Can I really have my Will witnessed over Skype?

Date: May 4, 2020
Author: FAL Lawyers
Posted in: Insights

Practice/s:

Please note that the information contained below is current as at 1 May 2020 and may be subject to change.

 

A validly executed Will typically requires the will-maker to sign it in the presence of two independent adult witnesses.

That is, three people physically present in the same room at the same time watch each other sign the same document.

The COVID-19 social distancing restrictions have made this process somewhat problematic, but there are indications that the various Australian jurisdictions may implement changes to allow wills to be witnessed electronically.

For example, New South Wales has recently introduced temporary regulations which allow certain documents, including Wills, to be witnessed remotely by “audio visual link” provided additional requirements are met.

The answer to the question “Can I really have my Will witnessed over Skype?” is therefore yes, but only in New South Wales and only if you follow the requirements precisely.

If you’re unsure, revert to the gold standard – same room, same time, same document. Some people are ineligible to witness Wills, so check your State or Territory laws first.

 

New South Wales                                                                                           

The New South Wales regulations are the first of their kind in Australia and have not been tested by a Court. However, it appears as though a Will can be signed and witnessed via “audio visual link” if the witness:

  • observes the signatory (e.g. will-maker) signing the document in real time;
  • attests or otherwise confirms the signature was witnessed by signing a document (or a copy of that document);
  • is reasonably satisfied the document they signed is the same document (or a copy of the document) the signatory signed; and
  • endorses the document (or copy) with a statement specifying the method used to witness the signature, and the fact that the document was witnessed in accordance with the Regulation.

 

The regulation provides a guidance note which suggests that including a statement in the document that “this document was signed in counterpart and witnessed by me over audio-visual link in accordance with clause 2 of Schedule 1 to the Electronic Transactions Regulation 2017” would satisfy the last of these requirements.

Having your Will witnessed this way does involve an element of risk, because of the specific requirements. We recommend you speak with a lawyer before having your Will witnessed this way.

 

Victoria

Victoria has recently passed the COVID-19 Omnibus (Emergency Measures) Act 2020, which allows the making of regulations relating to the witnessing, execution or signing of legal documents such as…wills.

Provided restrictions remain in place, we might expect Victoria to pass regulations similar to those passed by NSW in the near future.

 

South Australia

For a time it appeared as those South Australia was going to implement a similar regime to that of NSW.

However, as of 20 April 2020, it is clear that the ability to conduct meetings and other transactions by audio-visual means does not apply to witnessing documents (including Wills).

 

Queensland

Queensland has enacted similar legislation to New South Wales and Victoria. Like Victoria, it has not yet brought in specific regulations for witnessing Wills.  To date no such regulations have been implemented.

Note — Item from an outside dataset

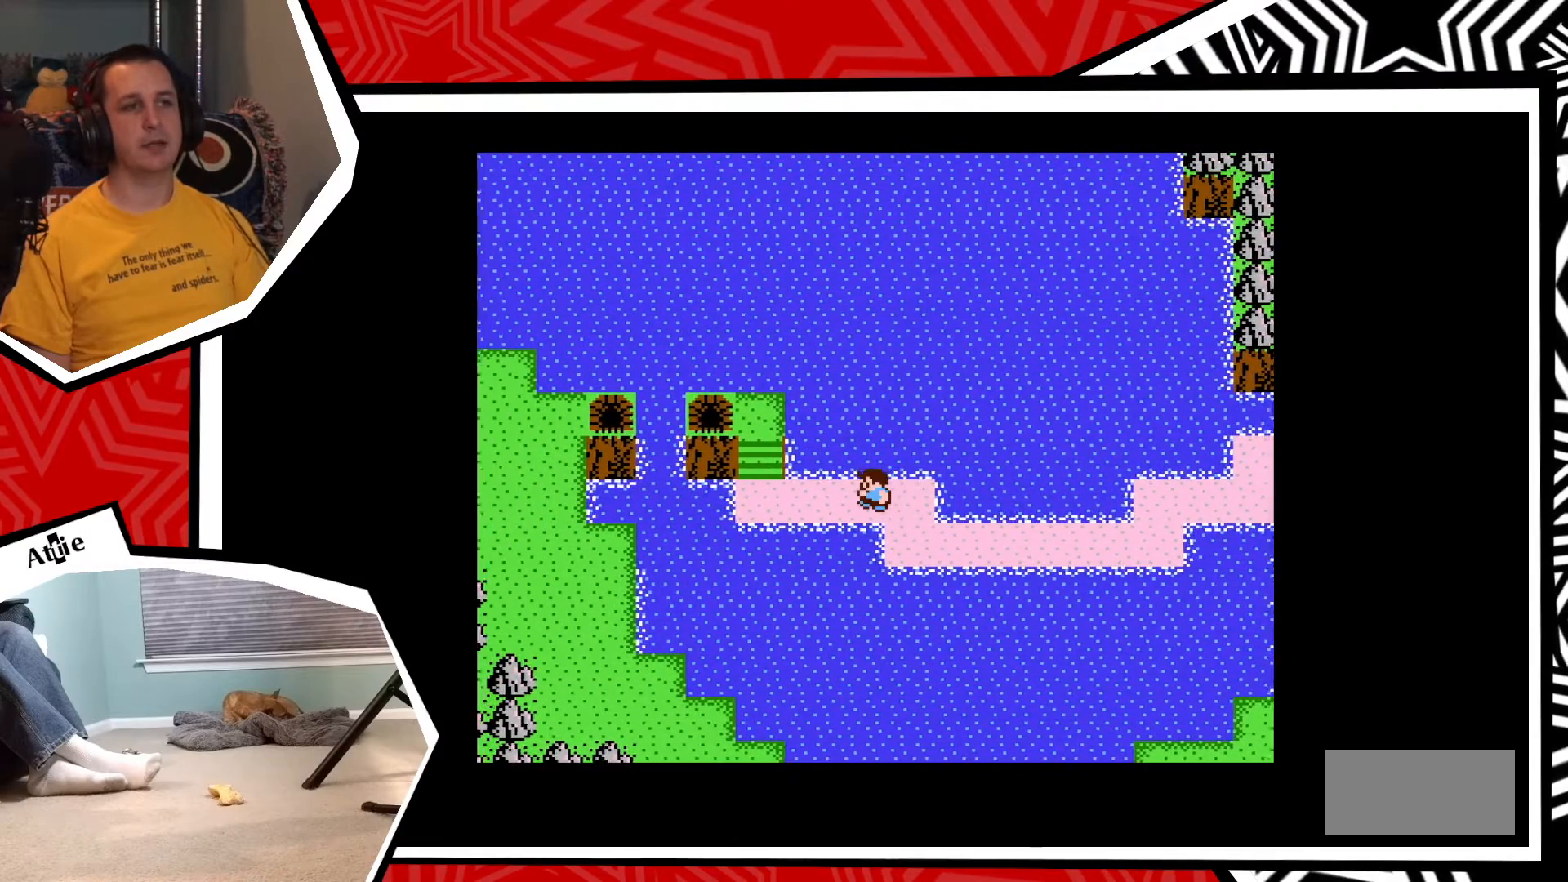
{"buttons": ["DPAD_UP", "DPAD_LEFT"], "events": [[467, "DPAD_UP", "down"]]}
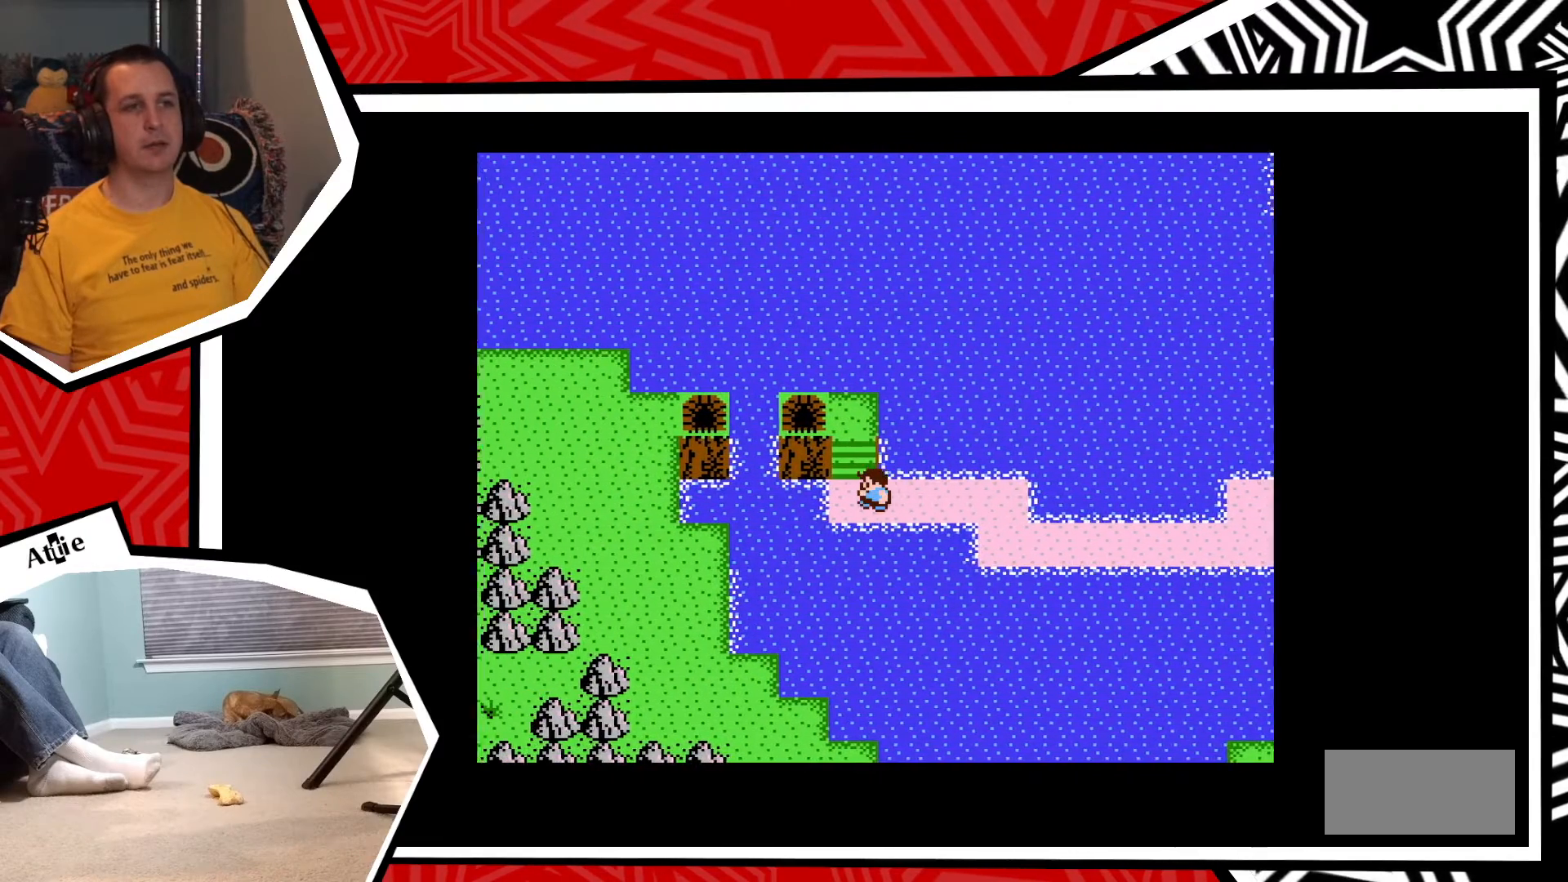
{"buttons": ["DPAD_UP"], "events": [[17, "DPAD_LEFT", "up"]]}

However, the Queensland Supreme Court has also issued a Practice Direction which allows a Registrar to dispense with the usual witnessing requirements in certain circumstances.

This doesn’t necessarily permit wills to be witnessed electronically, but it would allow a will to be recognised if the Registrar is satisfied that

  • the will was drafted by a solicitor, or a solicitor is one of the witnesses to the will, or the person supervising the execution of the will;
  • the deceased intended the document to take immediate effect as their will, alteration to their will, or full or partial revocation of their will;
  • the testator executed the document in the presence of one or two witnesses who were present by way of video conference but not physically
  • the witness or witnesses were able to identify the document executed; and
  • the reason why the testator was unable to execute the will in the physical presence of two witnesses was because of either government enforced or recommended, or self-imposed, isolation or quarantine arising from the COVID 19 pandemic.

The Practice Direction applies to Wills executed between 1 March 2020 and 30 September 2020.

 

Western Australia

At this stage it is unclear whether Western Australia will implement any changes to its witnessing requirements.

With the Western Australian government recently relaxing social distancing restrictions to allow 10 person gatherings, it seems unlikely that such changes will be made.

 

Tasmania

The Tasmanian government has introduced similar legislation to that of Victoria, but it does not specifically contemplate regulations being made in relation to witnessing documents.

Instead, it allows the Minister to declare that signatures or documents may be “taken” or “evidenced” by electronic means (as specified in the relevant notice/declaration) and so the current requirements for witnessing Wills in Tasmania remain unchanged.

 

Northern Territory and the ACT

There do not appear to be any indication that the Northern Territory or the ACT will move to allow witnessing Wills, other than in person.